**REQUIRED TASK**
Turn every line of the items below into a JSON list of strings, one string per line, with blank lines left out.

>> BEGIN GIVEN RECORDS

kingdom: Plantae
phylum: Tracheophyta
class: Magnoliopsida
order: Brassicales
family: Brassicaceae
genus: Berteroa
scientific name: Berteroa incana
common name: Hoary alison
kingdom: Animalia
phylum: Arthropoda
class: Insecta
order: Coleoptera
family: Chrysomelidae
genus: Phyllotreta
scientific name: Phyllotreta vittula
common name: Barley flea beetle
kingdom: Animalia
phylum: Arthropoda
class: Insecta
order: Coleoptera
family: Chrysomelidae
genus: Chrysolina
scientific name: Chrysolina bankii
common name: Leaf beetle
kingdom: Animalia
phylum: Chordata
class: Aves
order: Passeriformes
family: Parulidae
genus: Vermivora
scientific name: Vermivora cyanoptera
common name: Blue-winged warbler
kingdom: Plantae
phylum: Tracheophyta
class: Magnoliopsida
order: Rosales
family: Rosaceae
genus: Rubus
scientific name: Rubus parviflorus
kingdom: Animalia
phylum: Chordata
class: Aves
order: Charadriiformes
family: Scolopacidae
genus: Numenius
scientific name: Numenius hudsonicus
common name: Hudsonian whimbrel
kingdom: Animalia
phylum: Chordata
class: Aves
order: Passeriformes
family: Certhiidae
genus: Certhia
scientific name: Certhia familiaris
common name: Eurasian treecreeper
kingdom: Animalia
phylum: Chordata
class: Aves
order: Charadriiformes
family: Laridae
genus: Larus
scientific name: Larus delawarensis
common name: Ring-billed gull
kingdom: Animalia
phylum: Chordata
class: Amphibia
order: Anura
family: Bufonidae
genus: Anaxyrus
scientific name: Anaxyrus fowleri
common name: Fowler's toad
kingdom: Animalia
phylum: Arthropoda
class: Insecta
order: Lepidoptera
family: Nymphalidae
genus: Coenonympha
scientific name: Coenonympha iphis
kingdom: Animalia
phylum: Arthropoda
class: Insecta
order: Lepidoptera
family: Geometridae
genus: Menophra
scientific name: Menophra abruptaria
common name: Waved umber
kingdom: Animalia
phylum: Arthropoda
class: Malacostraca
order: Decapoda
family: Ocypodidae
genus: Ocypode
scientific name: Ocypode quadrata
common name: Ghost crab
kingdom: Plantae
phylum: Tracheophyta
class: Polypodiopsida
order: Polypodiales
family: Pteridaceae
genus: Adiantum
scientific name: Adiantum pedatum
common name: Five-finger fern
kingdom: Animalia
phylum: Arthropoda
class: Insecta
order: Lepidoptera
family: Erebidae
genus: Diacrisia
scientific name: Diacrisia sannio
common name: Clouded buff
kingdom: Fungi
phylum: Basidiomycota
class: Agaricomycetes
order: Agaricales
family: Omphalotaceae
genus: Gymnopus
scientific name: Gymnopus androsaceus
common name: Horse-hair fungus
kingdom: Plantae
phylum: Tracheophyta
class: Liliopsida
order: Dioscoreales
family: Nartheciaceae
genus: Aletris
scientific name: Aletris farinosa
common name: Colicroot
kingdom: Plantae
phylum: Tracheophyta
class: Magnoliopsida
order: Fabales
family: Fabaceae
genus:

>> END GIVEN RECORDS

**REPLY**
[
  "kingdom: Plantae",
  "phylum: Tracheophyta",
  "class: Magnoliopsida",
  "order: Brassicales",
  "family: Brassicaceae",
  "genus: Berteroa",
  "scientific name: Berteroa incana",
  "common name: Hoary alison",
  "kingdom: Animalia",
  "phylum: Arthropoda",
  "class: Insecta",
  "order: Coleoptera",
  "family: Chrysomelidae",
  "genus: Phyllotreta",
  "scientific name: Phyllotreta vittula",
  "common name: Barley flea beetle",
  "kingdom: Animalia",
  "phylum: Arthropoda",
  "class: Insecta",
  "order: Coleoptera",
  "family: Chrysomelidae",
  "genus: Chrysolina",
  "scientific name: Chrysolina bankii",
  "common name: Leaf beetle",
  "kingdom: Animalia",
  "phylum: Chordata",
  "class: Aves",
  "order: Passeriformes",
  "family: Parulidae",
  "genus: Vermivora",
  "scientific name: Vermivora cyanoptera",
  "common name: Blue-winged warbler",
  "kingdom: Plantae",
  "phylum: Tracheophyta",
  "class: Magnoliopsida",
  "order: Rosales",
  "family: Rosaceae",
  "genus: Rubus",
  "scientific name: Rubus parviflorus",
  "kingdom: Animalia",
  "phylum: Chordata",
  "class: Aves",
  "order: Charadriiformes",
  "family: Scolopacidae",
  "genus: Numenius",
  "scientific name: Numenius hudsonicus",
  "common name: Hudsonian whimbrel",
  "kingdom: Animalia",
  "phylum: Chordata",
  "class: Aves",
  "order: Passeriformes",
  "family: Certhiidae",
  "genus: Certhia",
  "scientific name: Certhia familiaris",
  "common name: Eurasian treecreeper",
  "kingdom: Animalia",
  "phylum: Chordata",
  "class: Aves",
  "order: Charadriiformes",
  "family: Laridae",
  "genus: Larus",
  "scientific name: Larus delawarensis",
  "common name: Ring-billed gull",
  "kingdom: Animalia",
  "phylum: Chordata",
  "class: Amphibia",
  "order: Anura",
  "family: Bufonidae",
  "genus: Anaxyrus",
  "scientific name: Anaxyrus fowleri",
  "common name: Fowler's toad",
  "kingdom: Animalia",
  "phylum: Arthropoda",
  "class: Insecta",
  "order: Lepidoptera",
  "family: Nymphalidae",
  "genus: Coenonympha",
  "scientific name: Coenonympha iphis",
  "kingdom: Animalia",
  "phylum: Arthropoda",
  "class: Insecta",
  "order: Lepidoptera",
  "family: Geometridae",
  "genus: Menophra",
  "scientific name: Menophra abruptaria",
  "common name: Waved umber",
  "kingdom: Animalia",
  "phylum: Arthropoda",
  "class: Malacostraca",
  "order: Decapoda",
  "family: Ocypodidae",
  "genus: Ocypode",
  "scientific name: Ocypode quadrata",
  "common name: Ghost crab",
  "kingdom: Plantae",
  "phylum: Tracheophyta",
  "class: Polypodiopsida",
  "order: Polypodiales",
  "family: Pteridaceae",
  "genus: Adiantum",
  "scientific name: Adiantum pedatum",
  "common name: Five-finger fern",
  "kingdom: Animalia",
  "phylum: Arthropoda",
  "class: Insecta",
  "order: Lepidoptera",
  "family: Erebidae",
  "genus: Diacrisia",
  "scientific name: Diacrisia sannio",
  "common name: Clouded buff",
  "kingdom: Fungi",
  "phylum: Basidiomycota",
  "class: Agaricomycetes",
  "order: Agaricales",
  "family: Omphalotaceae",
  "genus: Gymnopus",
  "scientific name: Gymnopus androsaceus",
  "common name: Horse-hair fungus",
  "kingdom: Plantae",
  "phylum: Tracheophyta",
  "class: Liliopsida",
  "order: Dioscoreales",
  "family: Nartheciaceae",
  "genus: Aletris",
  "scientific name: Aletris farinosa",
  "common name: Colicroot",
  "kingdom: Plantae",
  "phylum: Tracheophyta",
  "class: Magnoliopsida",
  "order: Fabales",
  "family: Fabaceae",
  "genus:"
]